_Problem requirements_: Please pull out every line of the records below that contains the string "Pizza", matching case exactly.

_Given data_:
● ● ● ●
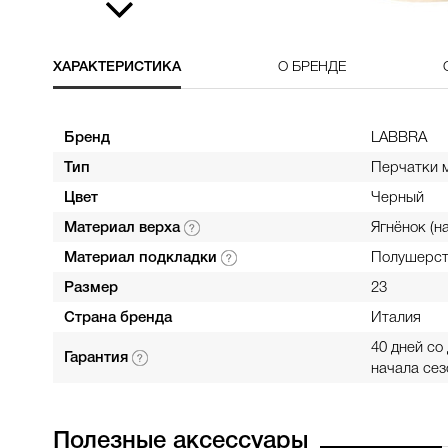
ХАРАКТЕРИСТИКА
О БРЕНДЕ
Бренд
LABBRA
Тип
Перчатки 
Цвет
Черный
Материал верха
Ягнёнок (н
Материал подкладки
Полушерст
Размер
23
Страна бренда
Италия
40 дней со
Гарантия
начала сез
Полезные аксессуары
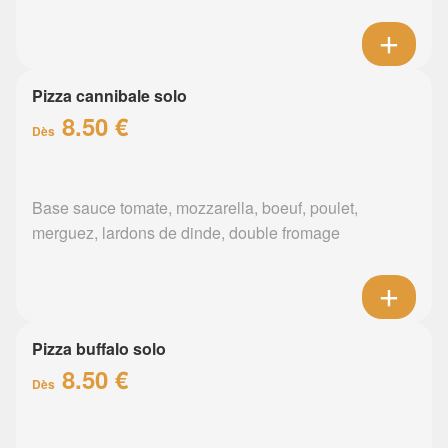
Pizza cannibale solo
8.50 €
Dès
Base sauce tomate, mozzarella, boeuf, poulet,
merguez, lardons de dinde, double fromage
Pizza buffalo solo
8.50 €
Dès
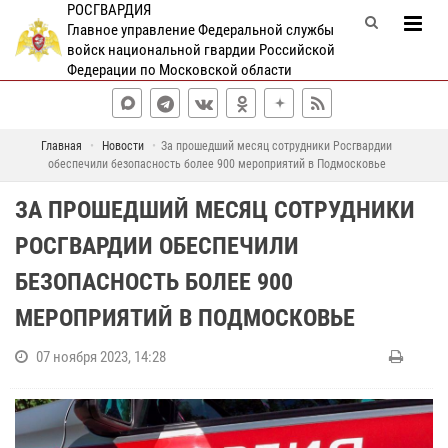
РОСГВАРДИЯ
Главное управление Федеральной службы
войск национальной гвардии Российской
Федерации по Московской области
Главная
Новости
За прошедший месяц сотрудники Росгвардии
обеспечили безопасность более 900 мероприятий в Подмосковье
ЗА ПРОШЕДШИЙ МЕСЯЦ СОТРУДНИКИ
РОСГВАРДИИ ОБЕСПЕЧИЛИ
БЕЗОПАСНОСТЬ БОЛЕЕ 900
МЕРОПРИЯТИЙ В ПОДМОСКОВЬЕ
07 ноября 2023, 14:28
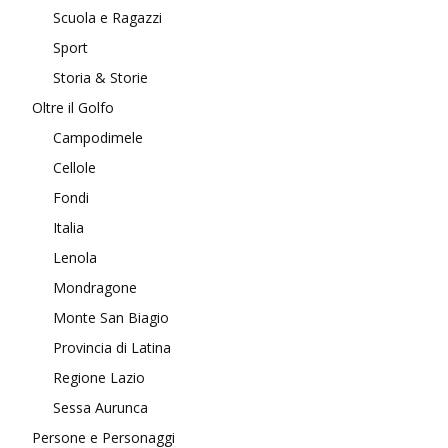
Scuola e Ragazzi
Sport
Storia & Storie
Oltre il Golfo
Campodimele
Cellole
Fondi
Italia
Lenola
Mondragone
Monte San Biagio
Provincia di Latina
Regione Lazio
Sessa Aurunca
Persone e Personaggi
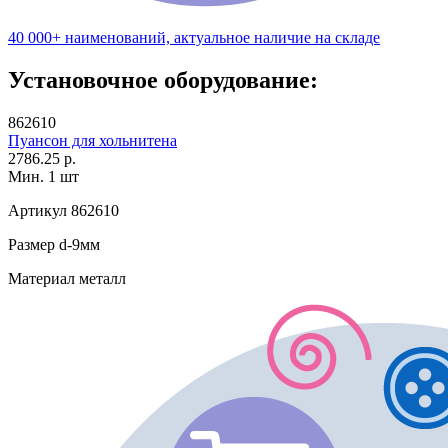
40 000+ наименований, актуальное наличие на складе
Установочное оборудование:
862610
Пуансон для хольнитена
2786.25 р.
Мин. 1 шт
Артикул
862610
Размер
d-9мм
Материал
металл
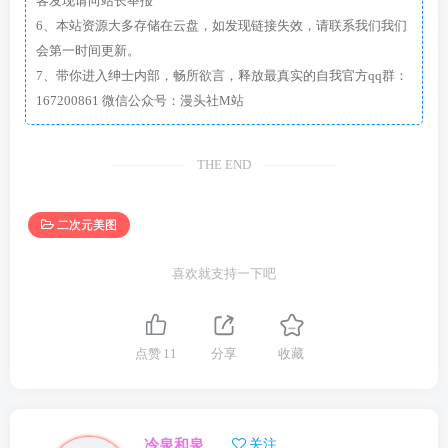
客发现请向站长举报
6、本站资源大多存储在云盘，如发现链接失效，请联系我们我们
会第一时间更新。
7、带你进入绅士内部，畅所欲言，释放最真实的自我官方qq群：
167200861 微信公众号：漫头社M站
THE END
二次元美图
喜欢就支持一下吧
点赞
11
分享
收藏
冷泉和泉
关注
● ● ● ●
_Output_:
Pizza cannibale solo
Pizza buffalo solo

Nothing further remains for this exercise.